Lectures essentielles sur la peur
L’amygdale a un rôle dans la peur, mais ce n’est pas celui qui est populairement décrit. Son rôle dans la peur est plus fondamental et aussi plus banal. Elle est responsable de la détection et de la réponse aux menaces et ne contribue qu’indirectement aux sentiments de peur. Par exemple, les sorties de l’amygdale induites par la détection des menaces modifient le traitement de l’information dans diverses régions du cerveau. Un ensemble important de sorties entraîne la sécrétion de substances chimiques dans le cerveau (norépinéphrine, acétylcholine, dopamine, sérotonine) et dans le corps (hormones telles que l’adrénaline et le cortisol). Dans les situations de danger, ces substances chimiques alertent l’organisme que quelque chose d’important est en train de se produire. En conséquence, les systèmes d’attention du néocortex guident la recherche perceptive de l’environnement pour trouver une explication à l’état de forte excitation. La signification des stimuli environnementaux présents est ajoutée par la récupération des souvenirs. Si les stimuli sont des sources connues de danger, des schémas de « peur » sont récupérés de la mémoire. Mon hypothèse est donc que le sentiment de « peur » résulte du résultat de ces différents processus (attention, perception, mémoire, éveil) qui coïncident dans la conscience et obligent à ressentir de la « peur ». Cela ne peut se produire que dans un cerveau qui a les moyens cognitifs d’avoir le concept de « moi », ou ce qu’Endel Tulving a appelé la « conscience autonoétique ». Dans un post ultérieur, je développerai la nature autonoétique de nos sentiments conscients.
Il n’y a rien de mal à spéculer en science (je viens de spéculer sur la façon dont les sentiments apparaissent). Mais quand une interprétation spéculative s’incruste dans la culture de la science, et dans la culture en général, comme un fait incontesté, nous avons un problème. Ce problème est particulièrement aigu en neuroscience, où nous partons de mots d’état mental (comme la peur) qui ont des significations historiques et traitons les mots comme s’ils étaient des entités qui vivent dans des zones du cerveau (comme l’amygdale).

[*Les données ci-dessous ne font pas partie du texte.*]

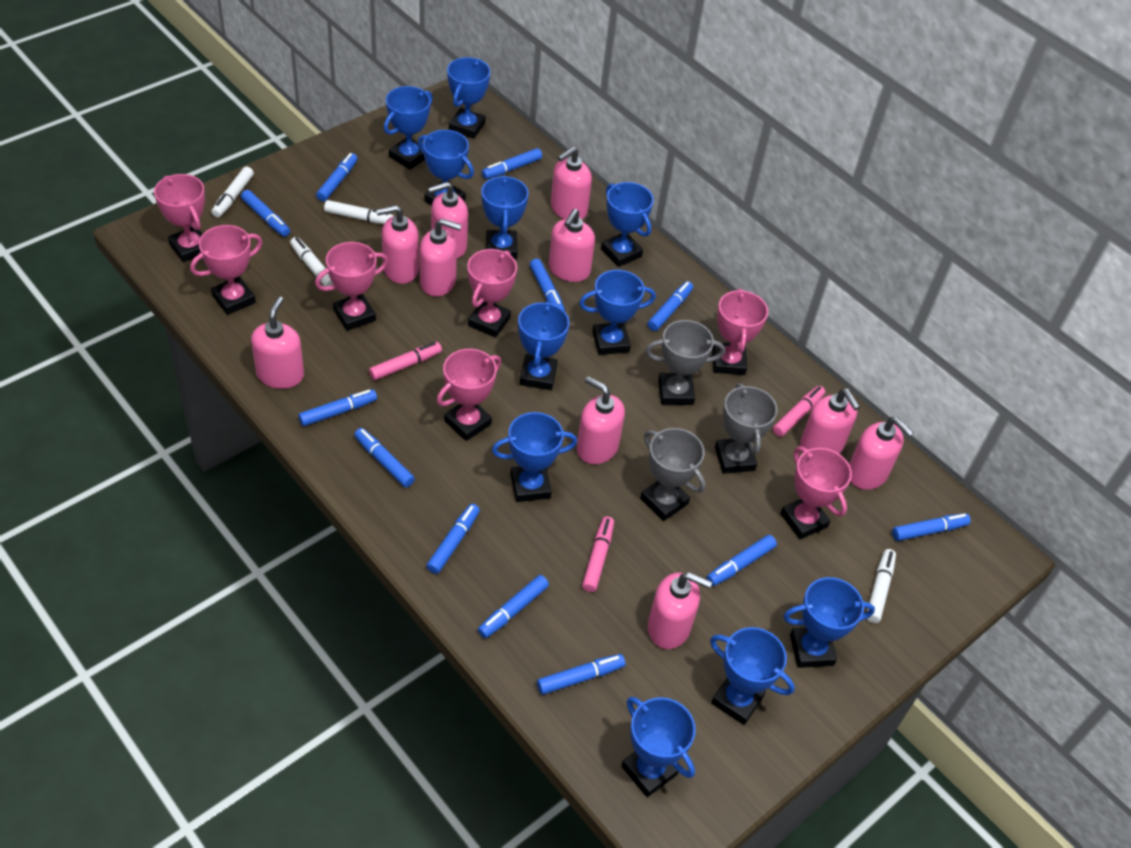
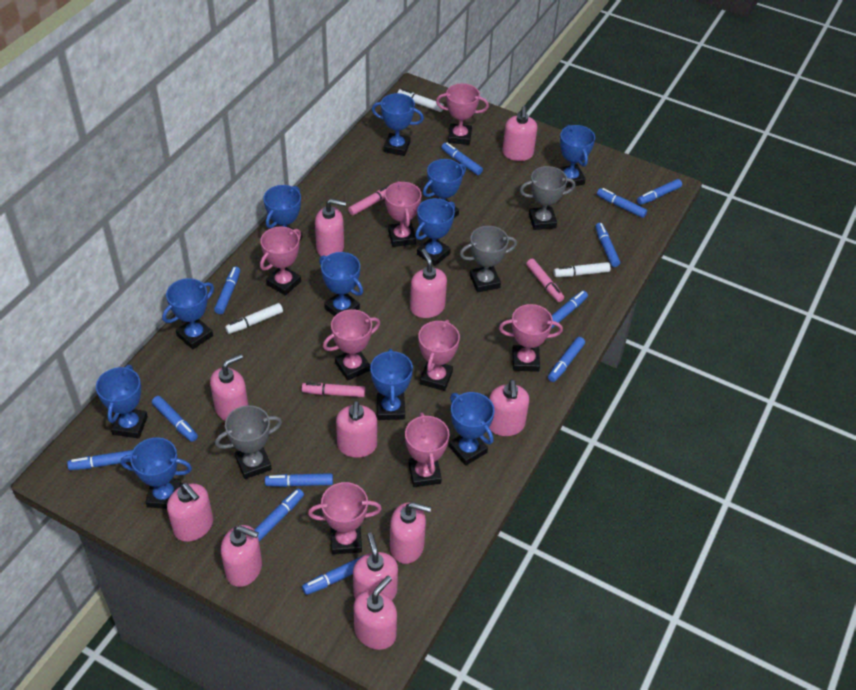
pink soap dispenser: [251,297,304,389] [376,205,419,284] [420,219,462,297] [428,182,468,258] [549,209,595,282] [551,147,592,219] [577,376,625,464] [648,572,712,649] [800,389,860,454] [849,417,914,490] = 10 -> [167,483,213,542] [210,354,248,421] [221,525,262,587] [315,199,346,256] [336,401,377,458] [353,533,398,600] [354,576,397,650] [390,502,431,564] [410,249,447,318] [489,380,529,436] [502,106,537,161] = 11
pink trophy: [154,174,205,262] [190,225,262,315] [315,242,388,331] [437,349,501,441] [467,249,517,338] [712,288,768,375] [780,447,852,539] = 7 -> [260,226,301,296] [308,482,382,555] [323,309,380,381] [384,181,422,247] [405,412,449,487] [418,320,460,391] [436,83,489,145] [499,304,563,372] = 8
white marker: [212,167,254,217] [290,237,333,286] [324,200,394,224] [867,549,896,623] = 4 -> [225,303,283,334] [397,89,444,112] [553,262,610,277] = 3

En somme, il n’y a pas de centre de la peur à partir duquel s’effuse le sentiment d’avoir peur. « La peur » est, à mon avis, mieux considérée comme une expérience consciente cognitivement assemblée qui est liée au traitement des menaces, mais qui ne doit pas être confondue avec les processus non conscients qui détectent et contrôlent les réponses aux menaces.
Postscript
Soyez méfiant de toute déclaration qui dit qu’une zone du cerveau est un centre responsable d’une certaine fonction. La notion de fonctions étant des produits de zones ou de centres cérébraux est un vestige de l’époque où la plupart des preuves sur les fonctions cérébrales étaient basées sur les effets de lésions cérébrales localisées dans des zones spécifiques. Aujourd’hui, nous considérons les fonctions comme des produits des systèmes plutôt que des zones. Les neurones des zones contribuent parce qu’ils font partie d’un système. L’amygdale, par exemple, contribue à la détection des menaces parce qu’elle fait partie d’un système de détection des menaces. Et ce n’est pas parce que l’amygdale contribue à la détection des menaces que la détection des menaces est la seule fonction à laquelle elle contribue. Les neurones de l’amygdale, par exemple, sont également des composants de systèmes qui traitent la signification des stimuli liés à la nourriture, à la boisson, au sexe et aux drogues addictives.
Comme toujours, « I Got a Mind to Tell You », la chanson titre de ce blog, peut être écoutée en streaming sur le site The Amygdaloids.